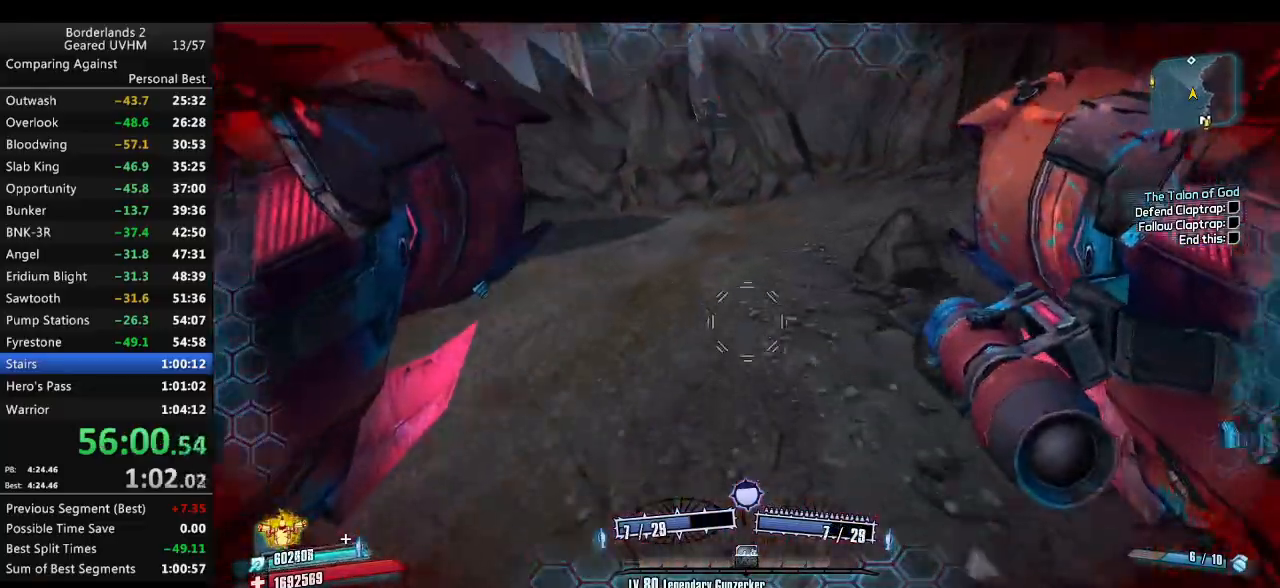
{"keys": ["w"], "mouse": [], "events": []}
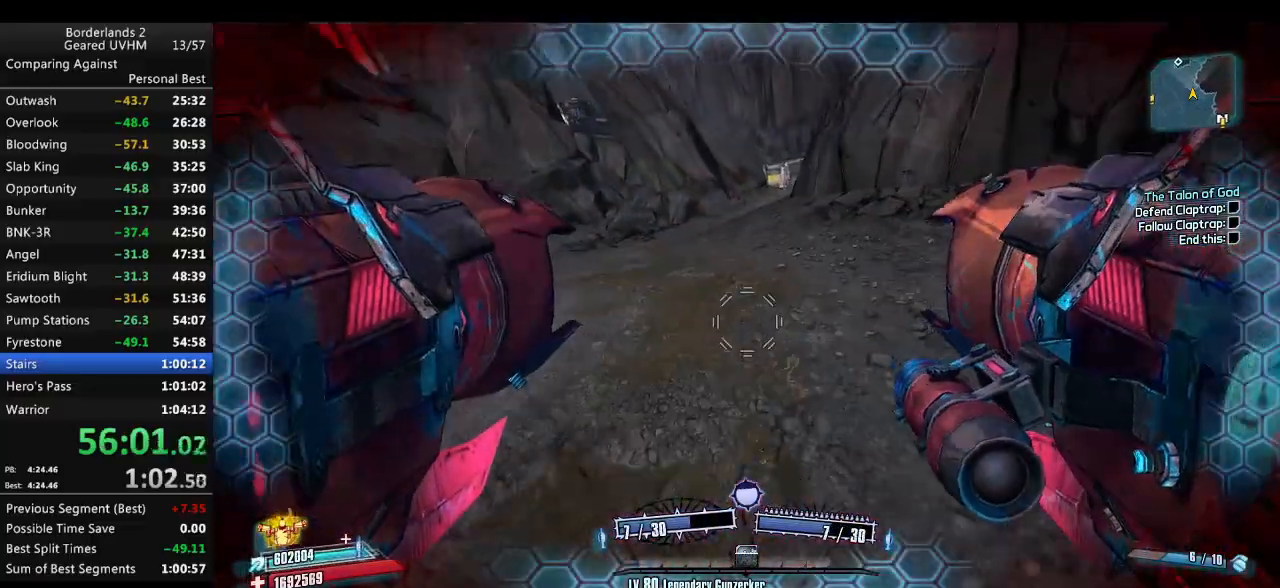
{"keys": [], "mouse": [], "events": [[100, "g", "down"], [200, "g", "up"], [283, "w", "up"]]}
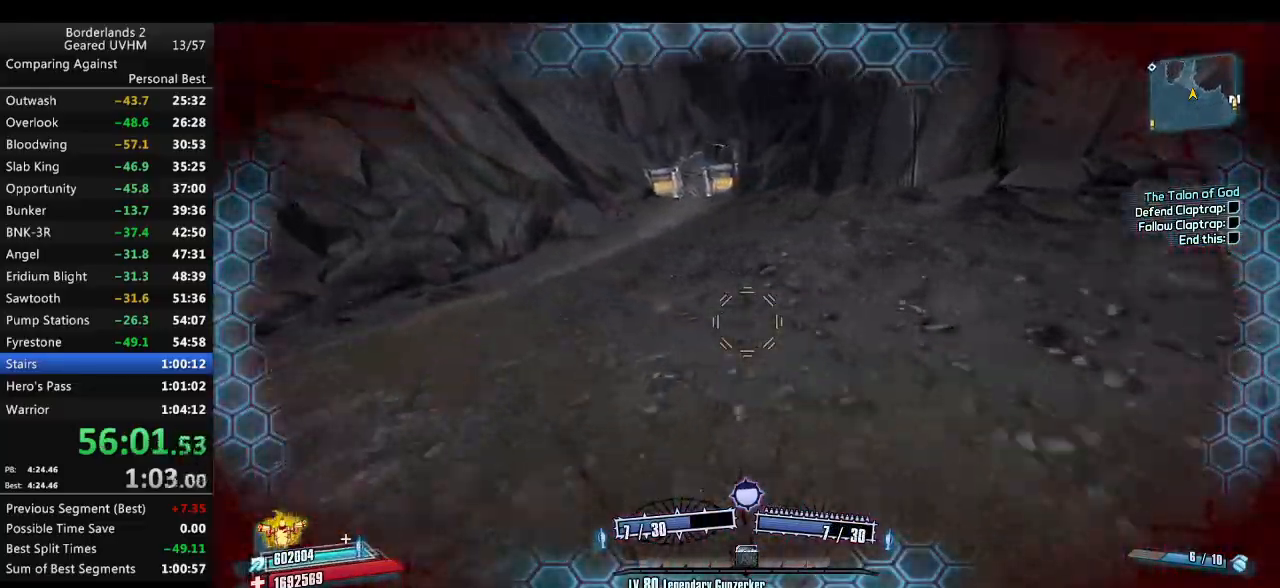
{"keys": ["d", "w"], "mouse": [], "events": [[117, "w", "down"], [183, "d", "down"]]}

____________

[WHAT TO PRODUCE]:
Output the listing unchanged, pictures excluded.

[PROBLEM SOLUTION]:
{"keys": ["w"], "mouse": [], "events": []}
{"keys": [], "mouse": [], "events": [[100, "g", "down"], [200, "g", "up"], [283, "w", "up"]]}
{"keys": ["d", "w"], "mouse": [], "events": [[117, "w", "down"], [183, "d", "down"]]}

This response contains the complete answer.